The graphic below (large version) illustrates a possible, generalized approach to dynamic semantic publishing.
- Step 1: A blog-specific crawling agent indexes articles linked from central archives pages. The index is stored as RDF, which enables the easy expansion of post URLs to richly annotated content objects.
- Step 2: Not-yet-imported posts from the generated blog index are parsed into core structural elements such as title, author, date of publication, main content, comments, Tweet counters, Facebook Likes, and so on. The semi-structured post information is added to the triple store for later processing by other agents and scripts. Again, we need site (or blog engine)-specific code to extract the various possible structures. This step could be accelerated by using an interactive extractor builder, though.
- Step 3: Post contents are passed to APIs like OpenCalais or Zemanta in order to extract stable and re-usable entity identifiers. The resulting data is added to the RDF Store.
- After the initial semantification in step 3, a generic RDF data browser can be used to explore the extracted information. This simplifies general consistency checks and the identification of the site-specific ontology (concepts and how they are related). Alternatively, this could be done (in a less comfortable way) via the RDF store's SPARQL API.
- Step 4: Once we have a general idea of the target schema (entity types and their relations), custom SPARQL agents process the data and populate the ontology. They can optionally access and utilize public data.
- After step 4, the rich resulting graph data allows the creation of context-aware widgets. These widgets ("Related articles", "Authors for this topic", "Product experts", "Top commenters", "Related technologies", etc.) can now be used to build user-facing applications and tools.
- Use case 1: Entity hubs for things like authors, products, people, organizations, commenters, or other domain-specific concepts.
- Use case 2: Improving the source blog. The typical "Related articles" sections in standard blog engines, for example, don't take social data such as Facebook Likes or re-tweets into account. Often, they are just based on explicitly defined tags. With the enhanced blog data, we can generate aggregations driven by rich semantic criteria.

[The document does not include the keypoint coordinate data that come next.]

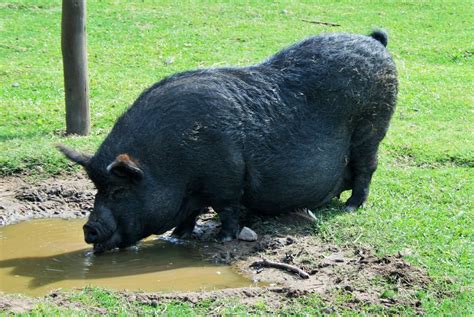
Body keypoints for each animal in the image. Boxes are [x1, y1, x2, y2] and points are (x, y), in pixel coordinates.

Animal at [61, 30, 398, 251]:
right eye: (97, 189)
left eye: (118, 191)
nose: (88, 229)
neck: (170, 164)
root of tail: (375, 41)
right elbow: (190, 214)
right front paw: (176, 236)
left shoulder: (226, 176)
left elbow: (226, 208)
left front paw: (223, 238)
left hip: (373, 126)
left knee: (367, 167)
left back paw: (352, 207)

- Use case 3: Authoring extensions: After all, the automated entity extraction APIs are not perfect. With the site-wide ontology in place, we could provide content creators with convenient annotation tools to manually highlight some text and then associate the selection with a typed entity from the RDF store. Or they could add their own concepts to the ontology and share it with other authors. The manual annotations help increase the quality of the entity hubs and blog widgets.